Beda di kota Tanjungpinang, rasionya mungkin sudah 1 dokter melayani 2.000 warga atau malah kurang. Di perumahan kami saat ini aja ada tiga dokter umum, dan satu dokter gigi. Itu satu perumahan. Kalau sakit malam hari, bisa langsung ke tetangga yang dokter itu. Beda lagi di Bali, karena ada fakultas kedokteran di Universitas Udayana, kawan di sana berobat ke profesor yang juga dokter spesialis. Bahkan banyak dokter menjadi profesi lain karena dokter umum sudah biasa. Ini kata teman. Bisa benar bisa salah.
Tapi saya percaya omongannya. Karena sudah menjadi penasehat khusus Menpora Hayono Isman. Ketika kawannya sesama aktivis Universitas Pendidikan Indonesia (UPI) Bandung, Teten Masduki masih jadi tokoh buruh. Senior saya itu sudah duduk di ruang ber AC. Ia sudah menjadi host di ANTV sebelum Karni Ilyas menjadi populer dengan ILC. Ada kejadian lucu, mantan pejabat di Kepri minta kirim undangan dari Menpora waktu itu agar dia bisa dapat duit dengan alasan menghadiri acara di Jakarta. Dan nampaknya sampai saat ini, model dari zaman 90 an itu masih dipakai di era 2020.
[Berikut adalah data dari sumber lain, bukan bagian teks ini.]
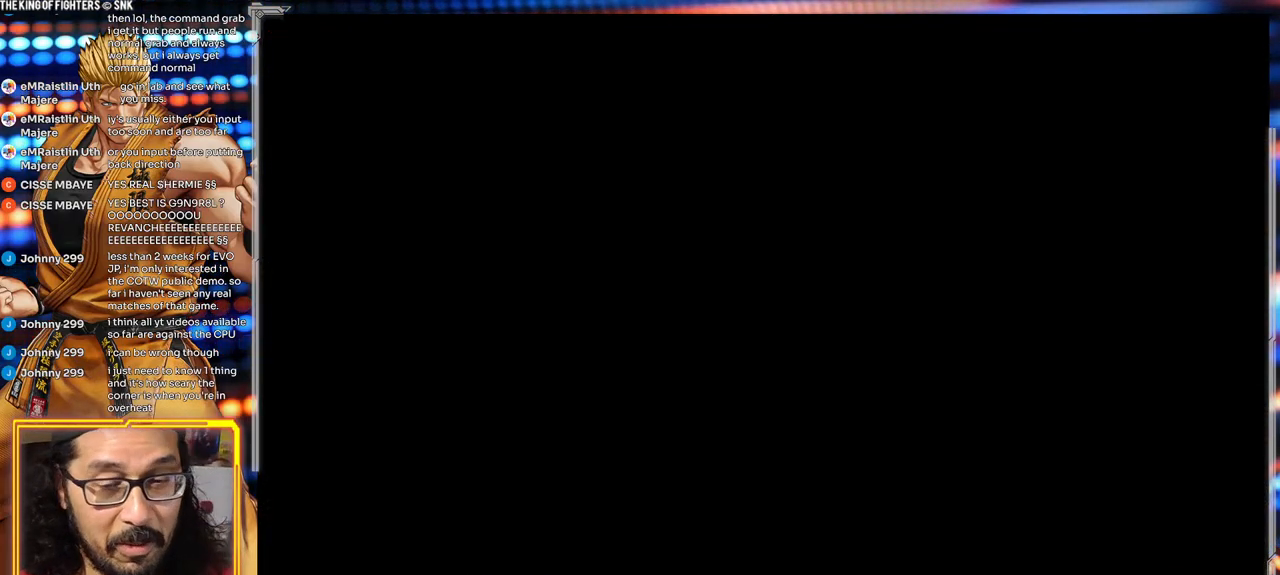
{"buttons": [], "left_stick": "center", "events": [[17, "left_stick", "center"]]}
Coba bayangkan di Tambelan, kalau mau perawatan serius ke Tanjungpinang menunggu kapal sebulan tak lebih tiga kali kapal Pelni ke Tanjungpinang. Jarak 260 mil Tambelan Tanjungpinang tidak bisa ditempuh dalam waktu singkat. Perlu 24 jam. Kalau di Tanjungpinang 10 menit bisa sampai di IGD.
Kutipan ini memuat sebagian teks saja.